A aplicação não se limita a frutas e hortícolas. A revisão reúne trabalhos realizados em arroz, diferentes tipos de farinha, sementes, especiarias, sumos e proteínas vegetais. No isolado de proteína de soja, por exemplo, o tratamento foi associado a melhorias na solubilidade e nas propriedades emulsificantes e espumantes.
Tratamento exige condições específicas
A eficácia da tecnologia depende de fatores como a tensão aplicada, a duração do tratamento, a composição do gás, a humidade, a configuração do equipamento e as características do próprio alimento.
A estrutura da superfície assume particular importância. Fendas, poros e outras irregularidades dos tecidos vegetais podem proteger os microrganismos da exposição direta ao plasma e diminuir a eficácia do processo. Por esse motivo, os autores defendem a definição de condições específicas para cada produto, em vez da aplicação de um tratamento único a diferentes alimentos.
O plasma frio apresenta também uma profundidade de penetração limitada, uma vez que atua sobretudo à superfície, o que pode reduzir a eficácia perante microrganismos que se encontrem no interior dos alimentos.
Água ativada por plasma permite tratamento indireto
Outra possibilidade analisada é a utilização de água ativada por plasma. Neste processo, a água é exposta ao plasma e passa a conter espécies reativas com atividade antimicrobiana.
A solução pode ser utilizada na lavagem e imersão de frutas, hortícolas e sementes, permitindo alcançar superfícies irregulares sem ser necessária a exposição direta do alimento ao plasma.
Um dos estudos considerados na revisão registou a inativação completa, abaixo dos limites de deteção, de E. coli e Staphylococcus aureus, tanto em células livres como associadas a biofilmes, após 20 minutos de tratamento. A água manteve ainda uma atividade antimicrobiana substancial após 24 horas de armazenamento.

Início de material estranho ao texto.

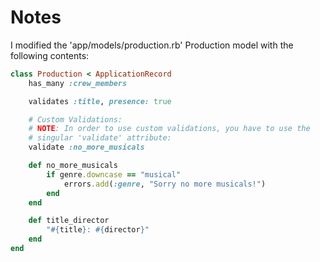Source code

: * Notes
I modified the 'app/models/production.rb' Production model with the following contents:
#+begin_src ruby
class Production < ApplicationRecord
    has_many :crew_members

    validates :title, presence: true

    # Custom Validations:
    # NOTE: In order to use custom validations, you have to use the
    # singular 'validate' attribute:
    validate :no_more_musicals

    def no_more_musicals
        if genre.downcase == "musical"
            errors.add(:genre, "Sorry no more musicals!")
        end
    end

    def title_director
        "#{title}: #{director}"
    end
end
#+end_src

Os autores ressalvam, contudo, que a presença de matéria orgânica pode reduzir significativamente a eficácia antimicrobiana deste tratamento.
Aplicação industrial ainda enfrenta desafios
Apesar dos resultados obtidos, a utilização do plasma frio à escala industrial continua limitada. Grande parte da investigação disponível foi realizada em laboratório e persistem desafios relacionados com a uniformidade do tratamento, a configuração dos equipamentos, os custos de instalação e a definição de condições adequadas para cada produto.
A exposição excessiva ao plasma pode também provocar efeitos indesejáveis, entre os quais a oxidação de lípidos, a degradação de nutrientes e pigmentos e alterações das características sensoriais. Os investigadores apontam ainda para a necessidade de estudar a eventual formação de compostos indesejáveis resultantes das reações provocadas pelo tratamento.
A revisão identifica também lacunas na avaliação da segurança a longo prazo e a ausência de protocolos de processamento internacionalmente harmonizados. A validação à escala industrial, a realização de estudos toxicológicos e a definição de requisitos regulamentares serão, por isso, determinantes para uma utilização mais alargada do plasma frio no processamento de alimentos de origem vegetal.